Brussels: The US special envoy for Afghanistan and Pakistan urged the European Union on Tuesday to provide more humanitarian assistance to refugees who have fled fighting between Pakistan’s military and Taliban militants.
The European Commission said last month it would provide €20 million ($27.7 million) to help people from the Swat valley combat zone and ask European Union (EU) states to provide a further €45 million from a reserve fund.
But Richard Holbrooke, who has just visited Afghanistan and Pakistan, said after talks with EU and North Atlantic Treaty Orgainzation (NATO) officials, “The EU membership countries should in my view do more to help Pakistan with this enormous refugee crisis.”
“I would like to see more support from the EU. The United States has given for the refugees alone $330 million. The EU, I hope, would step up to the plate and do an equal amount or more,” he said in Brussels.

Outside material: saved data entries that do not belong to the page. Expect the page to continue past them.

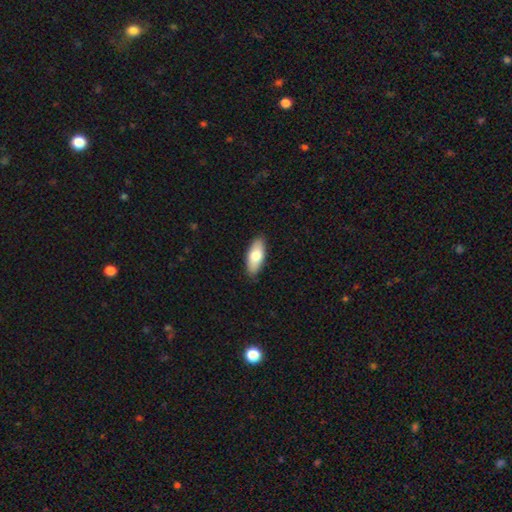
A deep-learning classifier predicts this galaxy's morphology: The model was most divided on "smooth or featured": smooth: 77%, featured or disk: 18%, star or artifact: 6%. More confident: merging — none (88%); how rounded — in between (83%).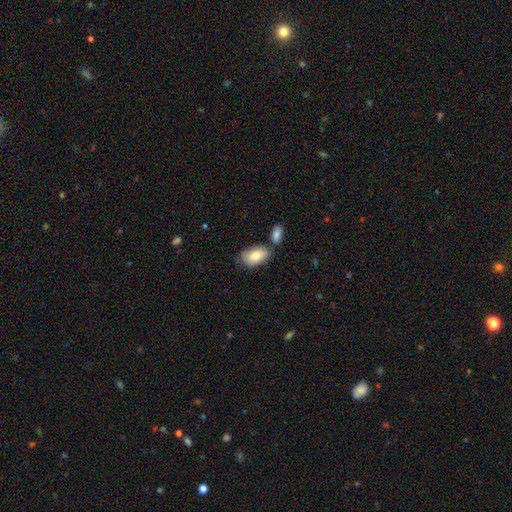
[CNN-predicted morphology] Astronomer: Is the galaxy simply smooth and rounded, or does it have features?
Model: smooth — 84%.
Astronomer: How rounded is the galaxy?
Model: in between — 94%.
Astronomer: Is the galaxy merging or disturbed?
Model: none — 60%.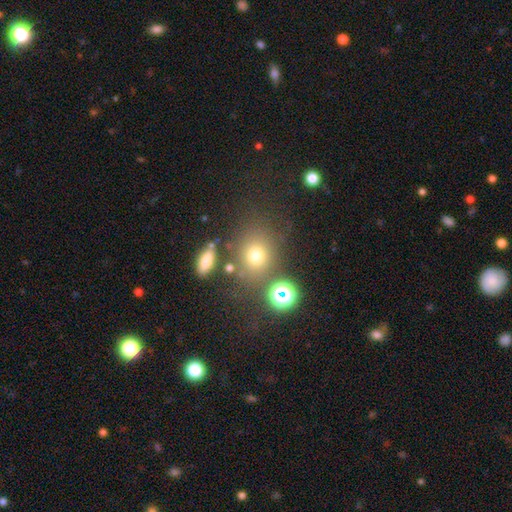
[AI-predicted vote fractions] Smooth or featured?
  - smooth: 68% *
  - star or artifact: 20%
  - featured or disk: 11%
How rounded?
  - round: 68% *
  - in between: 31%
  - cigar-shaped: 1%
Merging?
  - none: 71% *
  - minor disturbance: 13%
  - merger: 10%
  - major disturbance: 6%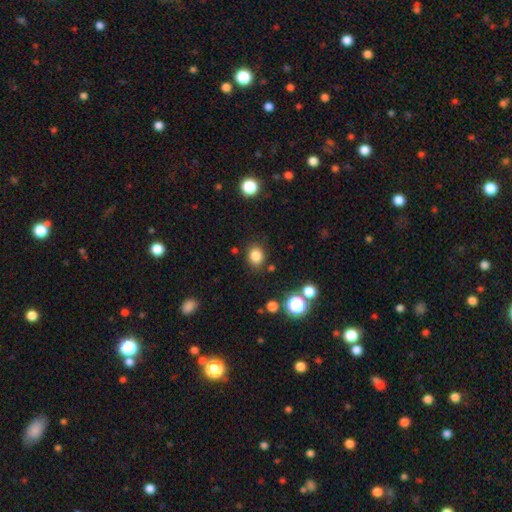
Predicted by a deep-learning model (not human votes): This is clearly a smooth galaxy (82%). How rounded: likely round (63%). Merging: clearly none (84%).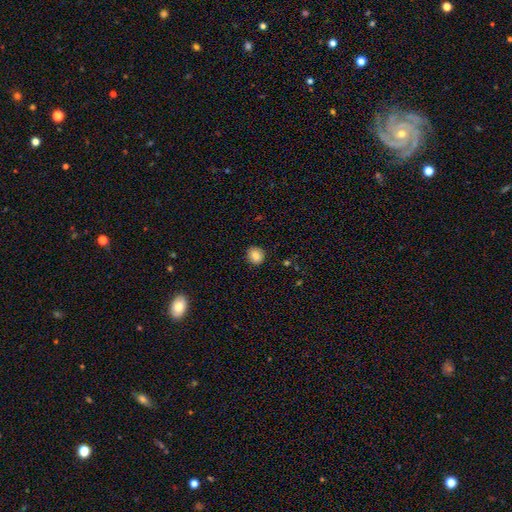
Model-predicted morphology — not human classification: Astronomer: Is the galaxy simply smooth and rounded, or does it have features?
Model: smooth — 83%.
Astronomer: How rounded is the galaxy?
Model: round — 86%.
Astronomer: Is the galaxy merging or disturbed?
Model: none — 90%.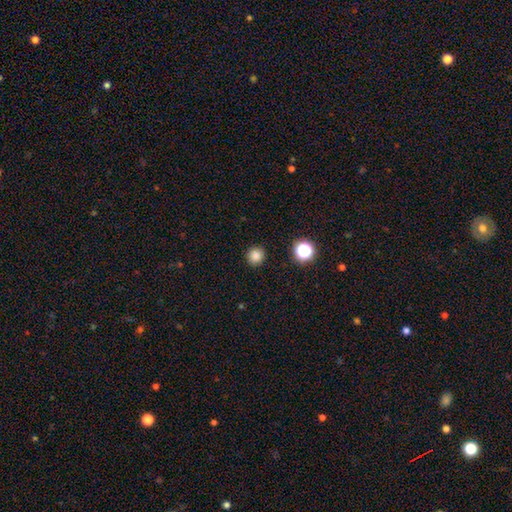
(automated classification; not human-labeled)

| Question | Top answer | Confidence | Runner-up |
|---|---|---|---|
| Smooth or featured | smooth | 82% | star or artifact (14%) |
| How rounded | round | 93% | in between (6%) |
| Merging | none | 91% | minor disturbance (6%) |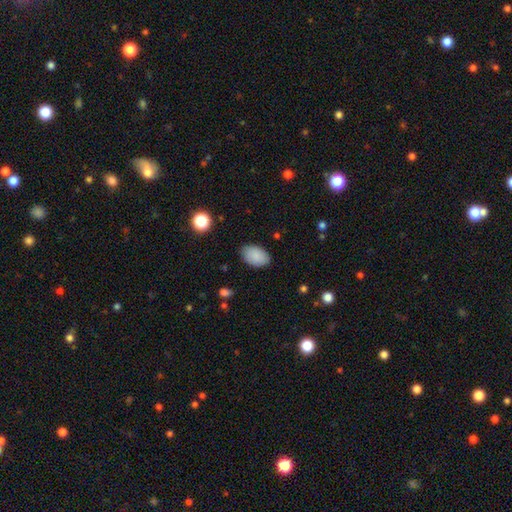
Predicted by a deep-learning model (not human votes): This appears to be a smooth galaxy with no disk features (87%) that is in between round and cigar-shaped (89%). Merging: none (83%).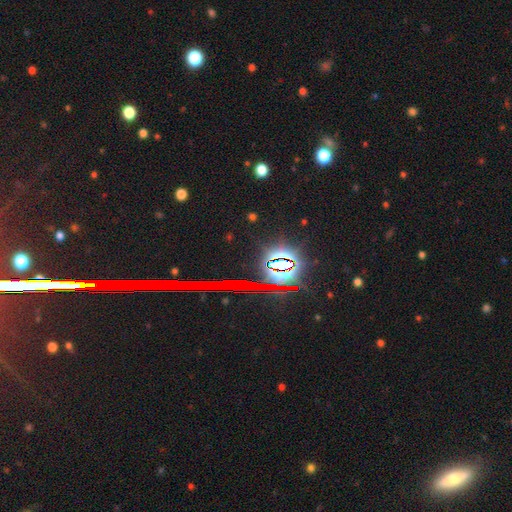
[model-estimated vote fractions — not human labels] Smooth or featured? star or artifact (82%)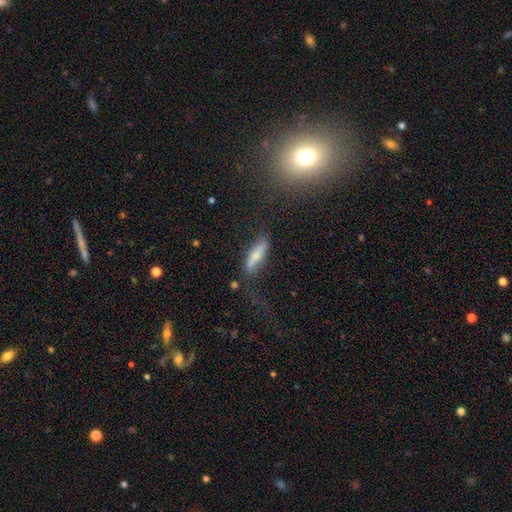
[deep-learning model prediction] Smooth or featured: smooth — 56% (featured or disk — 36%)
How rounded: cigar-shaped — 73% (in between — 25%)
Merging: none — 58% (minor disturbance — 23%)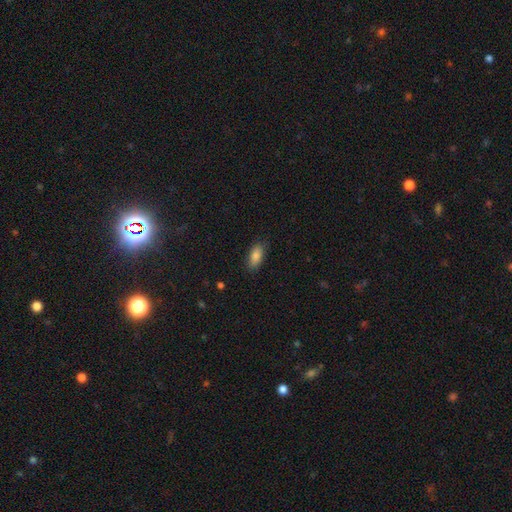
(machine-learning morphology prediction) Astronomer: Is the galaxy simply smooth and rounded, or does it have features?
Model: smooth — 86%.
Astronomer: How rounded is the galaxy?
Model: in between — 87%.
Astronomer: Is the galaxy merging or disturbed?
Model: none — 85%.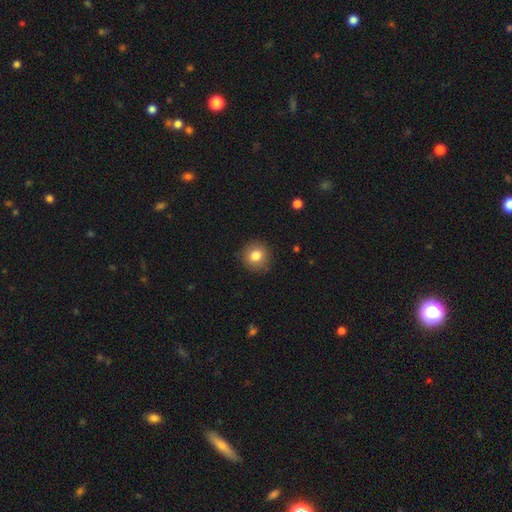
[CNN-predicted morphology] The model was most divided on "smooth or featured": smooth: 81%, star or artifact: 10%, featured or disk: 9%. More confident: how rounded — round (89%); merging — none (88%).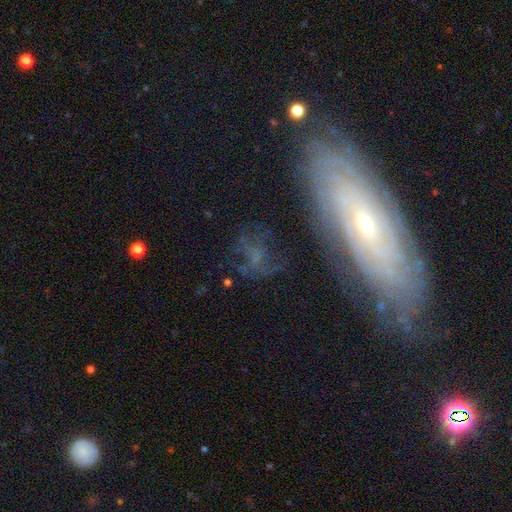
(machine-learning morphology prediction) type=featured or disk (62%); edge-on=no (87%); bar=no (60%); spiral arms=yes (81%); bulge=small (54%); merging=none (67%).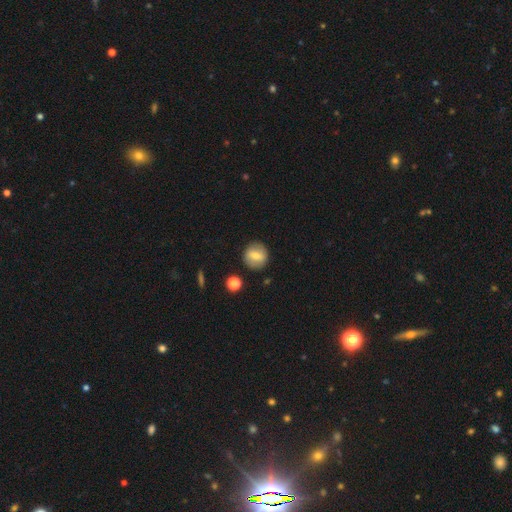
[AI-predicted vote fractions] Smooth or featured? Predicted: smooth (p=0.60). How rounded? Predicted: round (p=0.83). Merging? Predicted: none (p=0.86).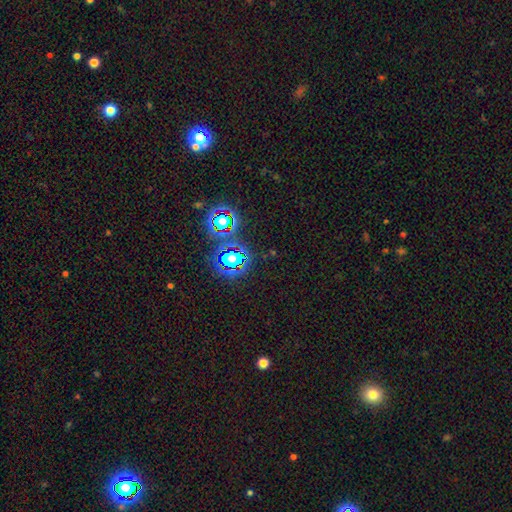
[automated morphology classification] Smooth or featured?
  - star or artifact: 79% *
  - smooth: 14%
  - featured or disk: 8%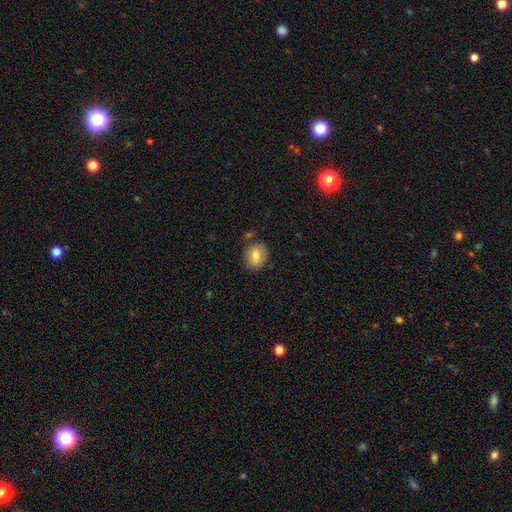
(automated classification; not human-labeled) Morphology: type=smooth (74%); roundness=round (67%); merging=none (82%).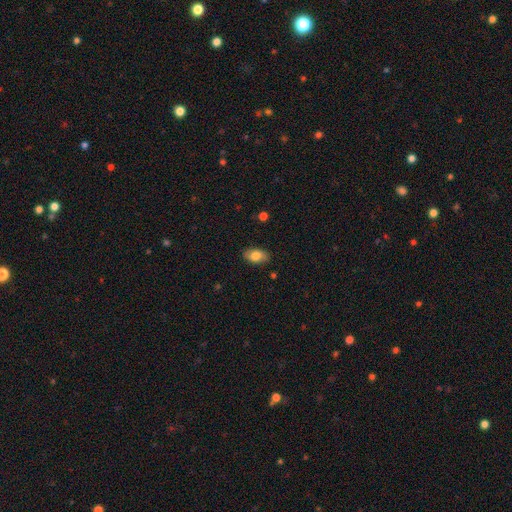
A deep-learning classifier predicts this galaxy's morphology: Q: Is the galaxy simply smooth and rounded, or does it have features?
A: smooth — 79%.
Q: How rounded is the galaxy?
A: in between — 91%.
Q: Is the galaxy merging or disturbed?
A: none — 85%.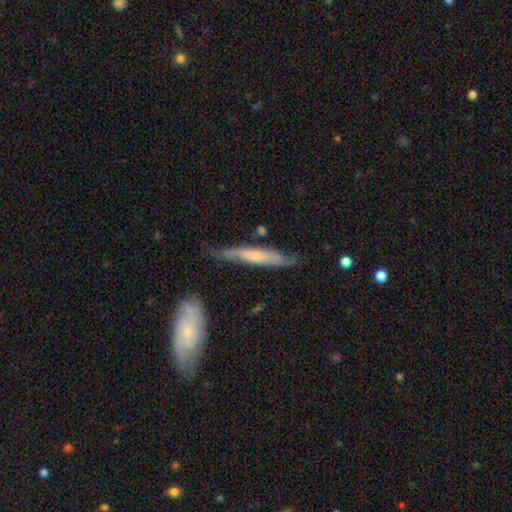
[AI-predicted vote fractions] This appears to be a featured or disk galaxy (56%) viewed edge-on (70%). Merging: none (62%).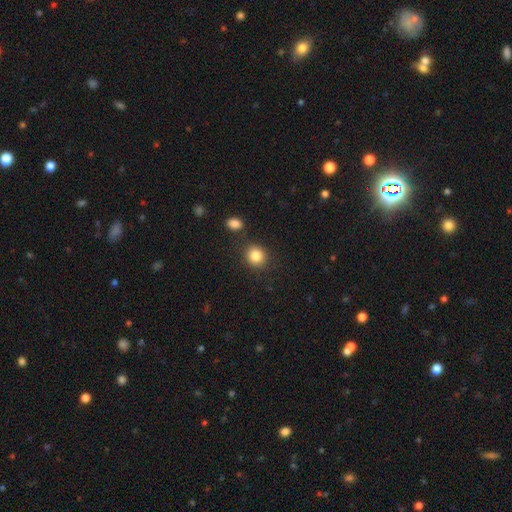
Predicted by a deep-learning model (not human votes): A smooth galaxy with no disk features (84%) that is round (81%). Merging: none (83%).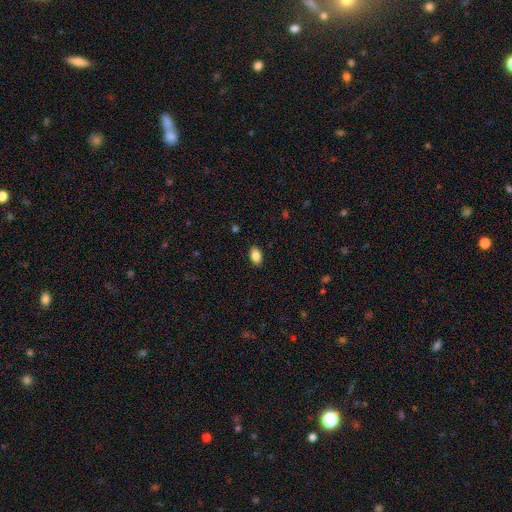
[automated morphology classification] Overall: smooth (86%). How rounded: in between (90%). Merging: none (88%).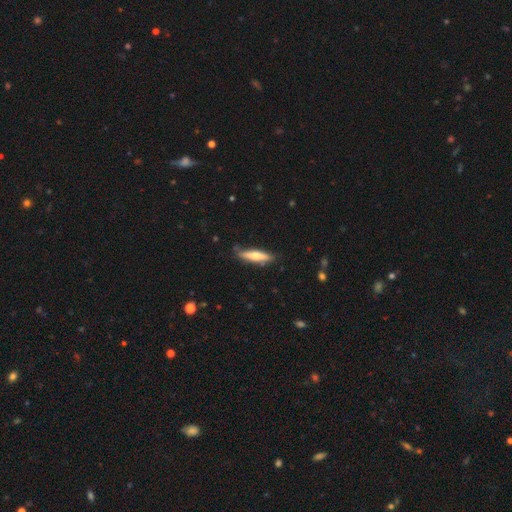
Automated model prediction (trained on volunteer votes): smooth_or_featured: smooth (p=0.56) [alt: featured or disk p=0.39]
how_rounded: cigar-shaped (p=0.82) [alt: in between p=0.17]
merging: none (p=0.79) [alt: minor disturbance p=0.17]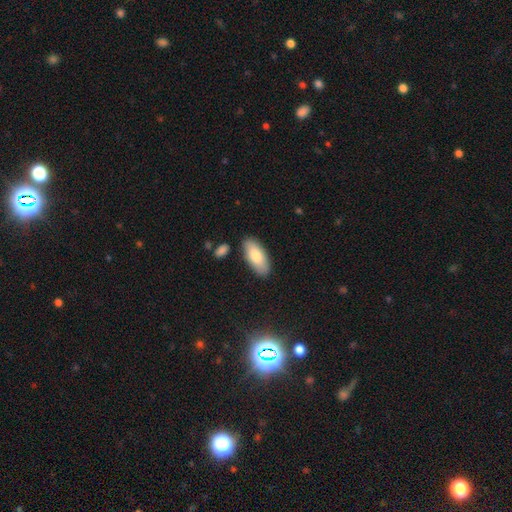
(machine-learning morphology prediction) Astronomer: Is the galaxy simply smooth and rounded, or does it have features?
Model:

Hundreds of thousands of people have fled the combat zone since fighting broke out in late April. Holbrooke stressed that the crisis was in a region containing active al Qaeda and Taliban militants.
“This is more than a humanitarian crisis,” he said. “This is a strategic issue as well, because those refugees are in the exact area where al Qaeda and the Taliban are and it’s right up against the Afghan border.”
Holbrooke expressed continuing US frustration about the unwillingness of some EU countries to do more in Afghanistan as part of a coalition of more than 40 states, but added, “We are not here in this administration ... going to repeat the fruitless, unproductive drama of coming to this city every year and banging on about issues or restrictions and troop levels.”
“We hope that the amount of support will increase as time goes forward because we are all in this together and every country represented in the coalition is a potential target, not the least of which is the city that houses the NATO headquarters,” he said in reference to the Belgian capital.
The 27-country EU and the United States want to boost ties with nuclear-armed Pakistan because of concern about the spread of Islamic militancy there and fears that nuclear weapons could fall into the hands of militants.